Adair in Nuclear Wonderland

The 10:10 campaign's Alexis Rowell questions Lord Adair Turner's analysis of the costs of nuclear power.

Nuclear Power

By Alexis Rowell

It was quite extraordinary and utterly surreal to hear the chairman of the Climate Change Committee, Lord Adair Turner, on the radio this morning fantasising about nuclear power being a lower cost option that of offshore wind.

A 2009 Citigroup report said (pdf):

“We see very little prospect of [civil nuclear] construction costs falling and every likelihood of them rising further” and “three of the risks faced by developers – construction, power price, and operational – are so large and variable that individually they could each bring even the largest utility company to its knees financially.”

Earlier this year the European commissioner for Climate Action, Connie Hedegaard, confirmed that nuclear power was more expensive than offshore wind. She said:

“Some people tend to believe that nuclear is very, very cheap, but offshore wind is cheaper than nuclear. People should believe that this is very, very cheap.”

In 2008 Ian Jackson wrote in his book “Nukenomics: The commercialisation of Britain’s nuclear industry” that a “fully commercial price would make radioactive waste disposal far too expensive, killing the prospects of any new nuclear build programme in Britain”.

In February 2011 the Union of Concerned Scientists in the US released a study showing that nuclear power was not viable and never had been without significant public subsidies. Just lifting the limitation on liabilities (likely to rise in the UK from £700 million to £1.3 billion) would make nuclear power impossible to justify in financial terms.

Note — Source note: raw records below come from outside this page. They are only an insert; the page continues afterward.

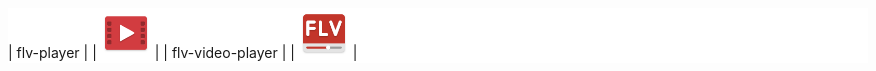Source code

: | flv-player |  |  <img src="../icons/flv-player.svg" alt="flv-player" width="50"> |
| flv-video-player |  |  <img src="../icons/flv-video-player.svg" alt="flv-video-player" width="50"> |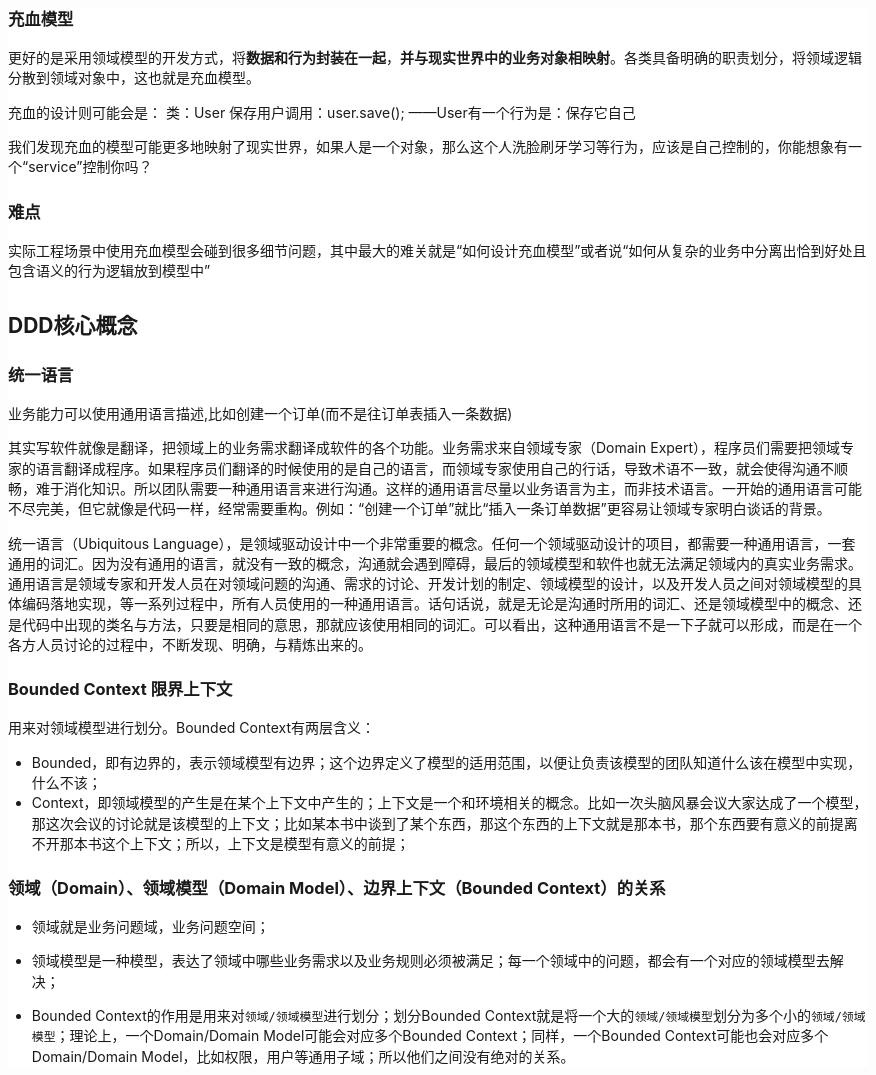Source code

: 

### 充血模型

更好的是采用领域模型的开发方式，将**数据和行为封装在一起**，**并与现实世界中的业务对象相映射**。各类具备明确的职责划分，将领域逻辑分散到领域对象中，这也就是充血模型。

充血的设计则可能会是：
类：User
保存用户调用：user.save();
——User有一个行为是：保存它自己

我们发现充血的模型可能更多地映射了现实世界，如果人是一个对象，那么这个人洗脸刷牙学习等行为，应该是自己控制的，你能想象有一个“service”控制你吗？

### 难点

实际工程场景中使用充血模型会碰到很多细节问题，其中最大的难关就是“如何设计充血模型”或者说“如何从复杂的业务中分离出恰到好处且包含语义的行为逻辑放到模型中”



## DDD核心概念

### 统一语言

业务能力可以使用通用语言描述,比如创建一个订单(而不是往订单表插入一条数据)

其实写软件就像是翻译，把领域上的业务需求翻译成软件的各个功能。业务需求来自领域专家（Domain Expert），程序员们需要把领域专家的语言翻译成程序。如果程序员们翻译的时候使用的是自己的语言，而领域专家使用自己的行话，导致术语不一致，就会使得沟通不顺畅，难于消化知识。所以团队需要一种通用语言来进行沟通。这样的通用语言尽量以业务语言为主，而非技术语言。一开始的通用语言可能不尽完美，但它就像是代码一样，经常需要重构。例如：“创建一个订单”就比“插入一条订单数据”更容易让领域专家明白谈话的背景。



统一语言（Ubiquitous Language），是领域驱动设计中一个非常重要的概念。任何一个领域驱动设计的项目，都需要一种通用语言，一套通用的词汇。因为没有通用的语言，就没有一致的概念，沟通就会遇到障碍，最后的领域模型和软件也就无法满足领域内的真实业务需求。通用语言是领域专家和开发人员在对领域问题的沟通、需求的讨论、开发计划的制定、领域模型的设计，以及开发人员之间对领域模型的具体编码落地实现，等一系列过程中，所有人员使用的一种通用语言。话句话说，就是无论是沟通时所用的词汇、还是领域模型中的概念、还是代码中出现的类名与方法，只要是相同的意思，那就应该使用相同的词汇。可以看出，这种通用语言不是一下子就可以形成，而是在一个各方人员讨论的过程中，不断发现、明确，与精炼出来的。







### Bounded Context 限界上下文

用来对领域模型进行划分。Bounded Context有两层含义：

- Bounded，即有边界的，表示领域模型有边界；这个边界定义了模型的适用范围，以便让负责该模型的团队知道什么该在模型中实现，什么不该；
- Context，即领域模型的产生是在某个上下文中产生的；上下文是一个和环境相关的概念。比如一次头脑风暴会议大家达成了一个模型，那这次会议的讨论就是该模型的上下文；比如某本书中谈到了某个东西，那这个东西的上下文就是那本书，那个东西要有意义的前提离不开那本书这个上下文；所以，上下文是模型有意义的前提；



### 领域（Domain）、领域模型（Domain Model）、边界上下文（Bounded Context）的关系

- 领域就是业务问题域，业务问题空间；

- 领域模型是一种模型，表达了领域中哪些业务需求以及业务规则必须被满足；每一个领域中的问题，都会有一个对应的领域模型去解决；

- Bounded Context的作用是用来对`领域/领域模型`进行划分；划分Bounded Context就是将一个大的`领域/领域模型`划分为多个小的`领域/领域模型`；理论上，一个Domain/Domain Model可能会对应多个Bounded Context；同样，一个Bounded Context可能也会对应多个Domain/Domain Model，比如权限，用户等通用子域；所以他们之间没有绝对的关系。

Calling nuclear power low cost is pure Alice in Wonderland.

7 Responses to “Adair in Nuclear Wonderland”

  1. Ben Folley

    Adair in Nuclear Wonderland – keep dreaming that its affordable! http://bit.ly/jrLCe8 via @LeftFootFwd

  2. E A S Sarma

    Those that say that nuclear energy is a cheaper alternative should appreciate that many cost elements in the case of nuclear energy are difficult to compute and they could be significant. Of course, it is well recognised that the cost of waste management is not accurately known and it could exceed the cost of investment on a nuclear power plant itself. Similarly, there is no accurate estimate of the cost of decommissioning an aging nuclear plant. Strictly, not a single nuclear plant has yet been decommissioned in its true sense. Again, it is possible that the cost of decommissioning is comparable to the cost of installation itself. Finally, any cost estimate for nuclear energy is going to be misleading unless the risks are internalised into the cost structure. Even though the probability of an accident in a nuclear plant may be low, its consequences are enormous. The product of the probability and the consequent damage could run into billions of dollars as in the case of Chernobyl and now Fukushima. When there is so much of uncertainty in estimating the costs which are likely to be huge, it would not be prudent for anyone to jump to simplistic conclusions about its comparative viability!